Cuando nació mi hija sólo encontraba muros que derribar. Papeleos muy complicados. El primer palo fue en la guardería. Una niña con discapacidad no tenía cabida, me tocó luchar, pero pudimos. Lloré de pensar su vida llena de muros, una sociedad dónde no había sitio para ella.
Era autónoma y dejé mi trabajo para cuidarla hasta que pusimos un bar Elías y yo, si Francina estaba enferma o ingresada mi puesto de trabajo quedaba vacío. Ni en mi propia empresa cabía una mujer y madre de una hija especial. Cuatro años para la dependencia, seis para cobrarla.
Cuando Francina tenía 5 años descubrí el síndrome Mowat Wilson, vienfo fotos de niños que parecían mellizos de mi hija. La Fe no tenía ésta secuencia genética en la Array.
Escribi a los genetistas que pusieron nombre a ésta diferencia cromosómica y pidieron a la La Fe su sangre y se le diagnosticó. Se incluyó en la Fe.
El hecho de que hospitales públicos en España si lo diagnosticaran y sabían del síndrome hacía años y no se extrapolara la información fue otra de mis motivaciones para la política.

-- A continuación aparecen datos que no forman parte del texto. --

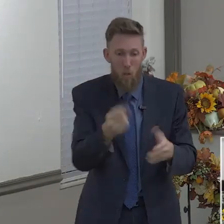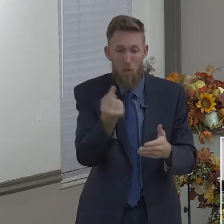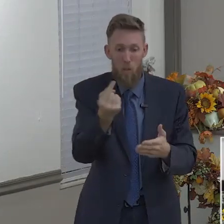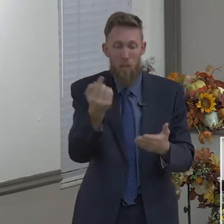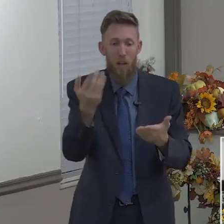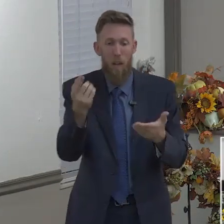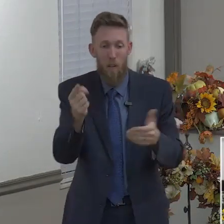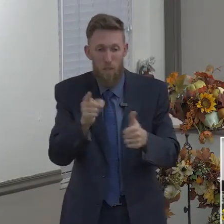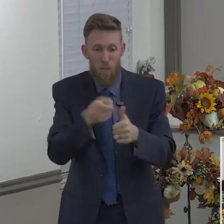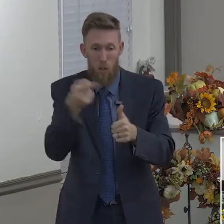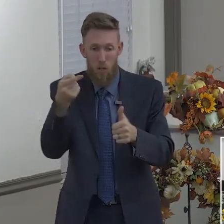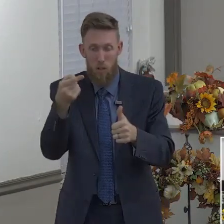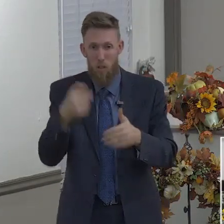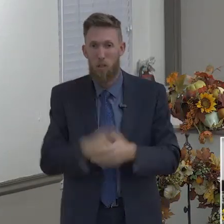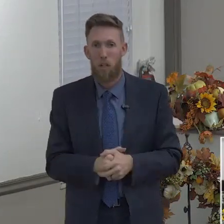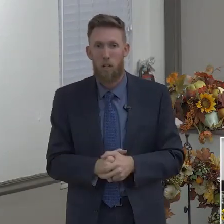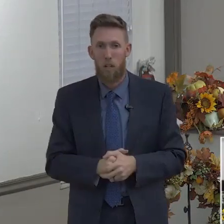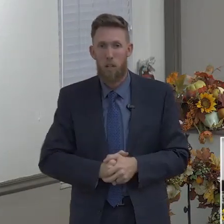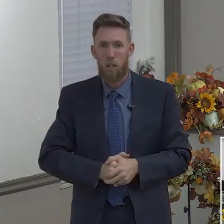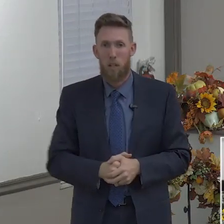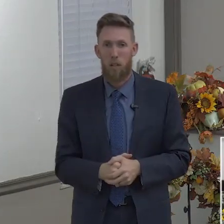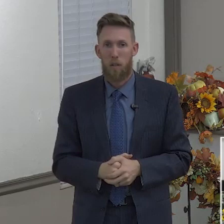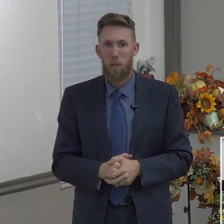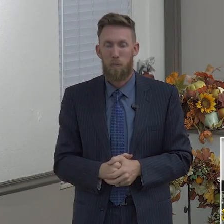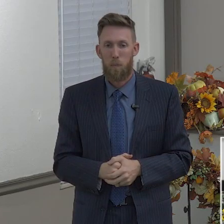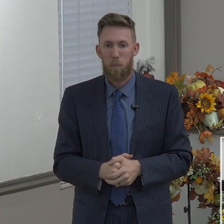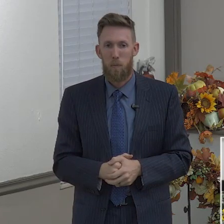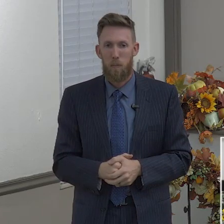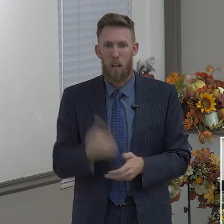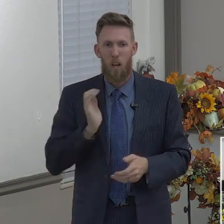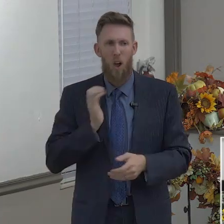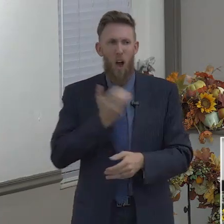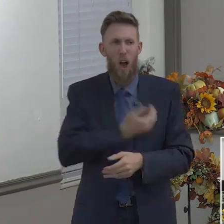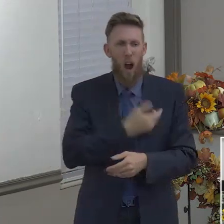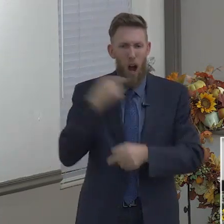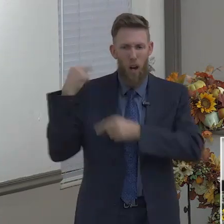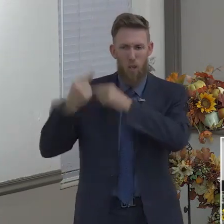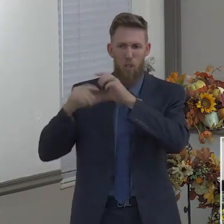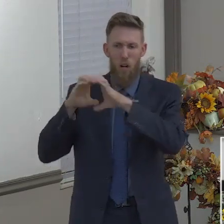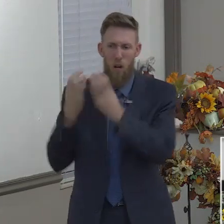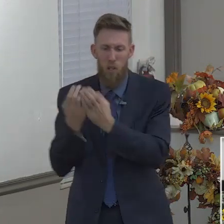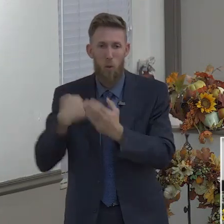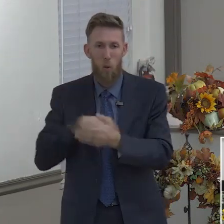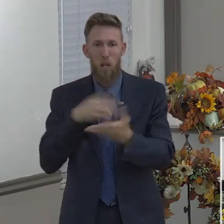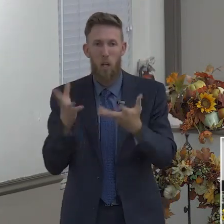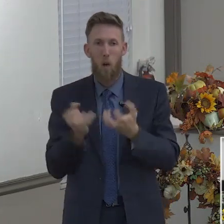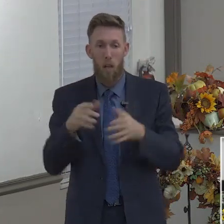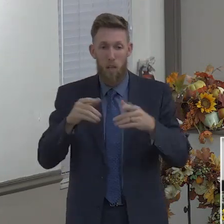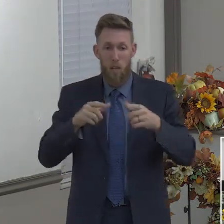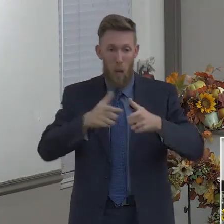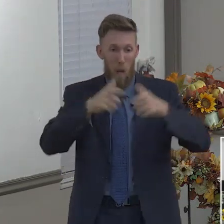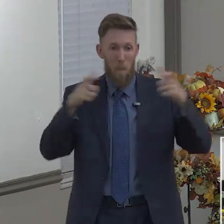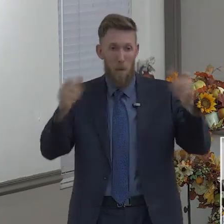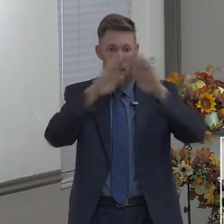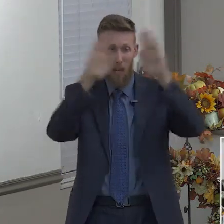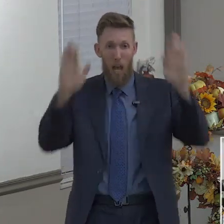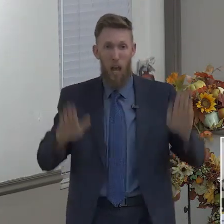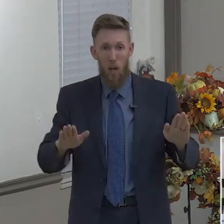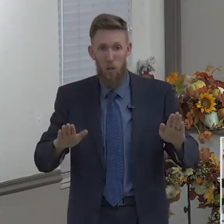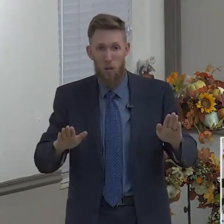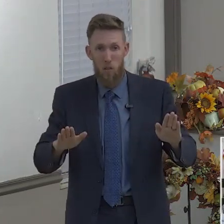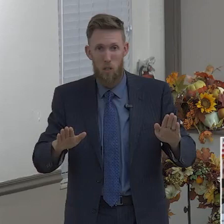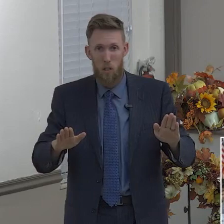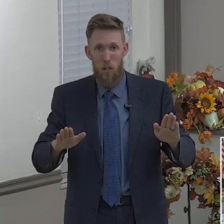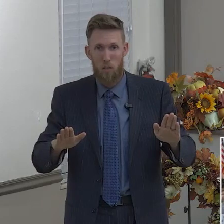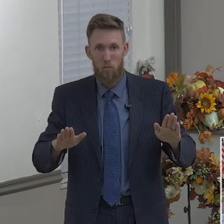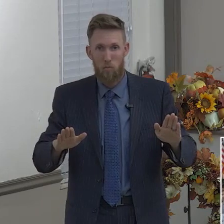the day we get married. But what we don't understand is our parents started out in a one-bedroom, little, tiny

Francina empezó en un colegio específico, al principio un golpe pensar que formaría parte del gueto de niños que no tienen cabida en la escuela ordinaria.
Vivir sus avances y conocer a los profesionales de allí, me hizo tener una imagen muy positiva de su escuela, pero negativa hacia la administración que nos sigue haciendo luchar a padres y maestros.
Por sus avances nos propusieron una combinada con ordinaria, 2 días a la semana. Las dotaciones públicas dejaban mucho que desear, si su educadora estaba enferma mi hija no podía ir a la escuela, ni yo a trabajar.
Decidí que sólo asistiera a la escuela específica porque allí recibía la educación necesaria para ella. Otras comunidades tienen aulas específicas dentro de los colegios ordinarios. Me gustase o no, todo dependía de la política. Enseguida formé parte del AMPA y asociaciones sobre discapacidad, las cosas se cambian desde dentro.
He recorrido los despachos de concejales luchando, intentando hacernos hueco. Pero somos invibles.
Por eso milito en el partido que puede mejorar nuestras vidas, que claro que se puede, es voluntad política. Yo lucharé por las personas con discapacidad y por crear una ciudad más accesible para todos ellos.